A emissão de atestados de residência é um desses casos. O que deveria ser um ato simples de certificação da realidade, onde alguém mora, tornou-se um dos pontos mais sensíveis e frágeis do nosso sistema administrativo, com impactos diretos na imigração ilegal, na habitação e na confiança institucional. 

Enquanto uns se escondem na ambiguidade legal, as Juntas de Freguesia são confrontadas com práticas abusivas que vão desde o aluguer de colchões em casas sobrelotadas até esquemas organizados de falsificação de moradas. E não falamos de situações isoladas. Falamos de redes com impacto nacional, alimentadas por um vazio normativo. 

Como autarca, não aceito esta ambiguidade.  

Por isso defendi, e continuarei a defender, que é urgente reformar o quadro legal dos atestados de residência. E quando digo reformar, não falo de complicar. Falo de trazer clareza, transparência e responsabilidade para um processo que hoje é frágil, desigual e permeável ao abuso. 

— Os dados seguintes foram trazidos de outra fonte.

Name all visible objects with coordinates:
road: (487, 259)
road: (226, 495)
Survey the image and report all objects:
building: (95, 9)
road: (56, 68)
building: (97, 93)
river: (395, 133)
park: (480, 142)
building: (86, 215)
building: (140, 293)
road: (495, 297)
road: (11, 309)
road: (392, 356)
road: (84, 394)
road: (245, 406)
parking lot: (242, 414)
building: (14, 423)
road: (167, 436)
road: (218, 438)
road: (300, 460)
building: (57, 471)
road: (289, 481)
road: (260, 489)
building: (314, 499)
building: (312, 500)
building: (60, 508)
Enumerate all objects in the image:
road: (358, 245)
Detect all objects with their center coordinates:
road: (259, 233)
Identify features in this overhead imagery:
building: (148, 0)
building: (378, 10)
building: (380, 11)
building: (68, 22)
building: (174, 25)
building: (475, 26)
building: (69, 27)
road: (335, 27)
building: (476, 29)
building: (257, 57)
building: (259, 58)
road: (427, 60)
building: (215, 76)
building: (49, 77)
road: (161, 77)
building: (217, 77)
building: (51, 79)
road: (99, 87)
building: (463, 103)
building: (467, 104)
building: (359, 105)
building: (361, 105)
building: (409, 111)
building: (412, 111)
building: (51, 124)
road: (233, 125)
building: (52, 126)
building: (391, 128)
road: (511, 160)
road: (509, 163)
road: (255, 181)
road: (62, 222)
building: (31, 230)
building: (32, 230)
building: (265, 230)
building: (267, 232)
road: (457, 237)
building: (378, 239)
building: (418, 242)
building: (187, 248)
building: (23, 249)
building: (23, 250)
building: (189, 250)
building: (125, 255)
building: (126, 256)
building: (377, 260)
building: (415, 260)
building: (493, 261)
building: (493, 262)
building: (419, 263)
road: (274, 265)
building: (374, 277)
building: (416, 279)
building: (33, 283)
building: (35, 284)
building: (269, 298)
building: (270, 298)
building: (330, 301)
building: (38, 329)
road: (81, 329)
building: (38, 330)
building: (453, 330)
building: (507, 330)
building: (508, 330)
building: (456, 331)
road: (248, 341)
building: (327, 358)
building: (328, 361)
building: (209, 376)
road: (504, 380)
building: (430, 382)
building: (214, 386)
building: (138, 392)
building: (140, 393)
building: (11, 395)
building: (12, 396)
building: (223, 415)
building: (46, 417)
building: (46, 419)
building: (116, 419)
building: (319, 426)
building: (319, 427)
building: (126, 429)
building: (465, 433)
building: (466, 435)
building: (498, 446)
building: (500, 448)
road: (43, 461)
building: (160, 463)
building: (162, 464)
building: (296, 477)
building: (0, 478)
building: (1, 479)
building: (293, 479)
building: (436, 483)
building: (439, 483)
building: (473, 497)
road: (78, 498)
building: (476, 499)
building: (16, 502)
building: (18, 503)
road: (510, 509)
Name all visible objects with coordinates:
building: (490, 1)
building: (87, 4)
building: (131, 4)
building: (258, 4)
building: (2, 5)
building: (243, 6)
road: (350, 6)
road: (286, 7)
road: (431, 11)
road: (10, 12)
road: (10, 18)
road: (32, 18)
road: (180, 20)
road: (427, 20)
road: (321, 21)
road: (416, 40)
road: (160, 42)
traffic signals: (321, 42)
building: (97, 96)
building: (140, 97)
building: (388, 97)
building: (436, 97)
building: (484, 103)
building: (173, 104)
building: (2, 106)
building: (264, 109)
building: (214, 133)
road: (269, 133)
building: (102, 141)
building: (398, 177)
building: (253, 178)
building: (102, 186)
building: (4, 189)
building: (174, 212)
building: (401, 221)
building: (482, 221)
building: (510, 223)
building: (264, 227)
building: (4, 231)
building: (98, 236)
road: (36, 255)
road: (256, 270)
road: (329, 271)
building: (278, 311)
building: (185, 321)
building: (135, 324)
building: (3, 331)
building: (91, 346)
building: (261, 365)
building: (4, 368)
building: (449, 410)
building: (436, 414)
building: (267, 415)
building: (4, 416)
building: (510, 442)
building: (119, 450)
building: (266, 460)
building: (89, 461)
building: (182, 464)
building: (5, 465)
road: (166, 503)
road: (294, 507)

Desde logo com um registo digital centralizado de todos os atestados, auditável e interoperável. 

Depois impondo a exigência de documentos objetivos, como contratos registados ou faturas de serviços, como base mínima para certificar a residência. 

Mas também importa impor a limitação do uso de testemunhas apenas a casos excecionais, com registo e responsabilização legal agravada em caso de prevaricação, com a capacidade clara das Juntas de recusar atestados, com parecer técnico e direito ao recurso. 

E por fim um plano nacional de formação, fiscalização e penalização de falsas declarações. 

Nenhuma destas propostas visa dificultar a vida de quem quer trabalhar honestamente ou regularizar a sua situação em Portugal. Pelo contrário. Estas medidas procuram proteger os que fazem bem e impedir que o sistema continue a ser instrumentalizado por quem dele abusa. 

O Estado não pode continuar a olhar para o lado enquanto, nas freguesias, os autarcas tentam fazer malabarismo entre a pressão social, o vazio legal e o risco de exposição pessoal. 

O que está em causa não é apenas um formulário ou um registo. O que está em causa é a capacidade de o Estado proteger os direitos de todos, todos, todos e de se proteger a si mesmo da informalidade que mina a legalidade. 

Por isso, não é um favor que pedimos ao Governo. É um dever que lhe lembramos. 

E quanto mais cedo o assumirmos, mais perto estaremos de um Estado que, de facto, funciona.